* _Reading passage_:
# We Ned Your Help Please!!! Everyone Lets Pull Together



## wetpetshawaii (Sep 26, 2007)

--------------------------------------------------------------------------------

Subj: Link to the Aquarium Bill



Link to the bill is:



http://www.capitol.hawaii.gov/sessio...ls/SB3225_.htm

Aloha all, The Hawaii Legislature is considering to pass a bill that will limit aquarium fish collection in Hawaii to 20 fish per collector per person with a maximum of 5 yellow tangs per day. The bill also will put a no take cap on angels, butterflies, boxfish, puffers,eels and many other species. The passage of this bill will essentially shut down the tropical fish industry in Hawaii which will include the transhipped items from Christmas Island and Marshall Islands. Please forward this to everyone in the industry because if we don't stop this bill, next year, yellow tangs may wholesale at $100 each.


Let's try this :

Regarding Senate Bill 3225 SB3225



Everyone including all businesses, employees, divers, parents, kids, brothers and sisters, friends, and everyone involved in this industry - 



JAN. 28-29th FROM EARLY IN THE MORNING TO LATE AFTERNOON, CALL SEN. CLAYTON HEE'S OFFICE AT 808-586-7330 AND WHEN ASKED BY HIS OFFICE STAFF - LEAVE YOUR FULL NAME - ( FIRST AND LAST NAME ), AND PHONE NUMBER, AND VOICE YOUR OPPOSITION TO SB3225. IF WE CAN GET 500+ PHONE CALLS INTO HIS OFFICE, WE CAN SHOW THERE IS VERY STRONG OPPOSITION TO THIS BILL . IT'S POSSIBLE THAT HE MIGHT SHELVE THIS BILL. WE NEED TO TIE UP HIS PHONE WITH OUR CALLS. THEN TOMORROW NIGHT, FAX SENATOR HEE YOUR OPPOSITION TO THIS BILL ALSO. ( FAX NUMBER 808-586-7334 ) THIS WAY, WHEN HIS STAFF COMES IN ON TUESDAY MORNING, THERE WILL BE FAXES ALL OVER HIS OFFICE FLOOR. 



WE NEED TO OVERWHELM HIM WITH CALLS AND FAXES VOICING OPPOSITION TO THIS BILL.

Potters Angels, All Hawaiian Eels,cleaner wrasses,and all Hawaiian Pufferfishes will no longer be available period. ANY FISH THAT IS ALLOWED TO BE COLLECTED, WHOLESALE AND RETAIL PRICES WILL SKYROCKET!!!

DONT GET MY MESSAGE WRONG PLEASE!!!

IM not totally against (THE IDEA) of this bill...I agree that there should be limits to what is collected to preserve our reef fishes for the next generations to come. I DO NOT agree on the extreme limit that this bill is proposing. It will be bad for our economy! There will be a lot of people out of work and A LOT OF businesses IN THE ORNAMENTAL FISH TRADE will fold due to the limit amount....There should be a limit!!! but not that low!!! It will be devistating to the Ornamental fish industry and our Hawaii Economy, THIS BILL NEEDS TO BE BAGGED!!!


----------



## TheOldSalt (Jan 28, 2005)

What do we do if we agree with parts of this bill?


----------



## trashion (Aug 24, 2007)

i dunno, i agree with this.


----------



## guppyart (Jan 22, 2005)

I actually agree with it.
and in alot of ways it might help people move forward and find better jobs that don't rely on a dying resource that we can't just recreate with technology


----------



## Ice (Sep 25, 2006)

* _Records supplied_:
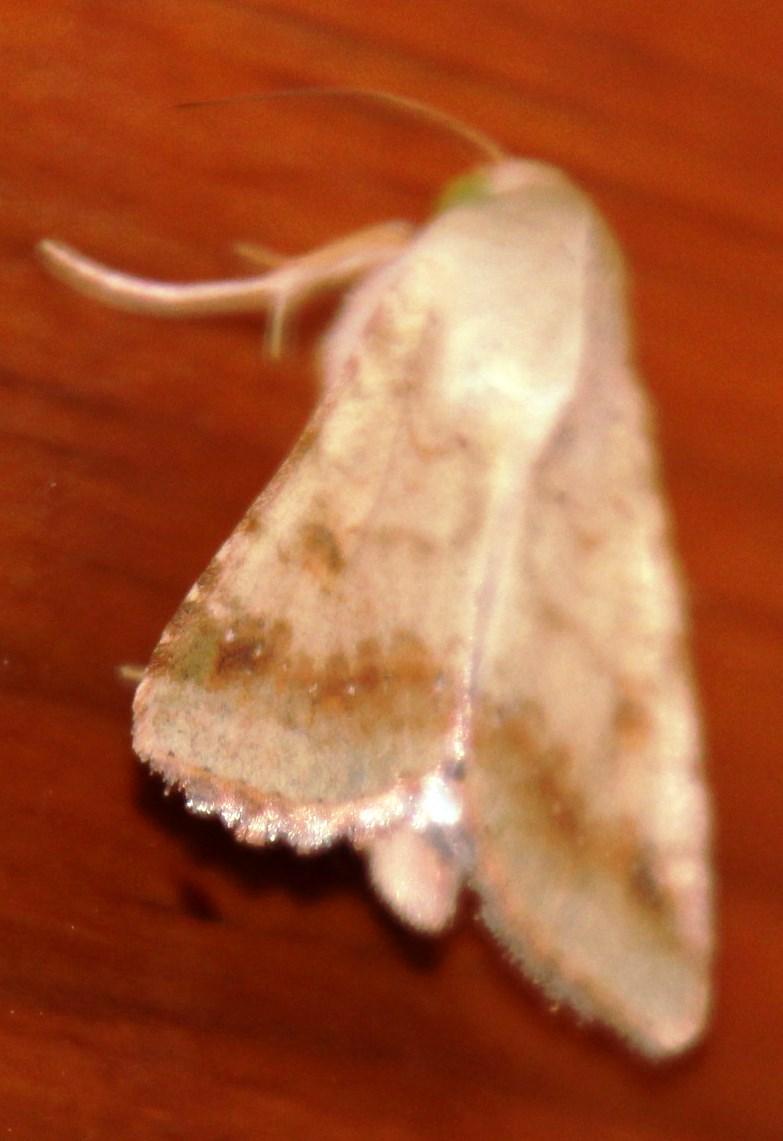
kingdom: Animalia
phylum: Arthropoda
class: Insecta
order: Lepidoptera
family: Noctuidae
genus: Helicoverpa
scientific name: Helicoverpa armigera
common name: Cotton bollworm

* _Problems to solve_:
(a) Answer these questions from the forum thread on the Hawaii aquarium bill:
(i) What is the maximum number of yellow tangs per day that the bill would allow?
(ii) What fax number is given for Senator Hee's office?
(iii) According to guppyart, what kind of jobs might the bill help people find?
(b) Return the passage of the Hawaii aquarium bill thread starting with "JAN. 28-29th FROM" and going on through "HIS OFFICE FLOOR.", copied letter for letter.
(c) Resume the forum thread on the Hawaii aquarium bill from the point where it stops.

* _Expected results_:
(a)
(i) Five yellow tangs per day.
(ii) 808-586-7334.
(iii) Better jobs that don't rely on a dying resource that can't be recreated with technology.

(b)
JAN. 28-29th FROM EARLY IN THE MORNING TO LATE AFTERNOON, CALL SEN. CLAYTON HEE'S OFFICE AT 808-586-7330 AND WHEN ASKED BY HIS OFFICE STAFF - LEAVE YOUR FULL NAME - ( FIRST AND LAST NAME ), AND PHONE NUMBER, AND VOICE YOUR OPPOSITION TO SB3225. IF WE CAN GET 500+ PHONE CALLS INTO HIS OFFICE, WE CAN SHOW THERE IS VERY STRONG OPPOSITION TO THIS BILL . IT'S POSSIBLE THAT HE MIGHT SHELVE THIS BILL. WE NEED TO TIE UP HIS PHONE WITH OUR CALLS. THEN TOMORROW NIGHT, FAX SENATOR HEE YOUR OPPOSITION TO THIS BILL ALSO. ( FAX NUMBER 808-586-7334 ) THIS WAY, WHEN HIS STAFF COMES IN ON TUESDAY MORNING, THERE WILL BE FAXES ALL OVER HIS OFFICE FLOOR.

(c)
I agree with the limit part but a ban on ALL ornamental fish is another matter. I believe certain species that are best left in the wild to help their survivability chances much better than in home aquaria (ie: Potter's angels) IMO.


----------



## Guest (Jan 29, 2008)

There isnt a ban on all ornamental fish...Its putting limits on what is taken from the habitat. I personally am for this bill being passed for a few reasons, mainly because it will promote more people to venture into breeding more saltwater fish and obviously will help the natural populations. Having to spend a little more on a yellow tang doesn't persuade me enough against it.


----------



## Fishboy93 (Jun 11, 2005)

I honestly support this, but scientific names need to be used to clear this up...does this include some the Pacific? I got confused in this part... Should help out the aquaculture industry as well...


----------



## oliesminis (May 7, 2007)

i have to agree with the rest, if this has been thought of then there must be a problem so therefore they are doing something to reolve it


----------



## TheOldSalt (Jan 28, 2005)

This message has been posted on a few other fishboards today as well, and it gets the same response in each place.

Fishboy, the ban is only for those specimens in Hawaiian waters. The only irksome part is the restrictions on transshipping through that state, which could be a problem requiring expensive and annoying re-routing.

I will agree with wetpets that this is a bit extreme and goes a bit too far, maybe, but I don't think it's going to be the end of the industry. Some parts are absolutely sensible, though. Cleaner Wrasse collection should have been banned years ago, for example.


----------



## wetpetshawaii (Sep 26, 2007)

I do agree that overfishing should not be done.....but a catch limit is not the way to go.....a size limit is the way to let the breeders stay in the ocean to repopulate...also Hawaii already has one of the largest marine sanctuaries in the world. another way to approach this is to propose a tax on all exports to better fund a conservation project.....problem is most fish cannot be bred in captivity....only in the wild....and experienced divers should know that is why you leave the large fish in the ocean and only target small to med fish


here is one argument....commercial fisherman catch way more fish out of the ocean than commercial divers for the aquarium trade...and yet they are not being regulated....there is no regulation on commercial fisherman catch limits....none....why....they bring in more dollars to tax...in the billions. while marine fish collecting is in the millions...(big difference) no catch limits and yet seafood production is less than it was before as a result higher price on tuna fish.....plain and simple how this bill originated was not because of scientist with facts.....guess who initiated this bill.....give up?......its our local tour snorkel companies who want their clients to see more fish when they take them out....yup tour companies not scientist.....food for though


----------



## TheOldSalt (Jan 28, 2005)

No real surprise on that one.

The food fishing vs ornamental fishing debate has raged for years, and the food side always wins, and always will. Unless someone can figure out a way to tow a giant seine that catches only food fish and doesn't bother ornamentals or the reefs, there won't be any relief on that front. ( You should see what shrimp trawls dredge up.. it's truly appalling. )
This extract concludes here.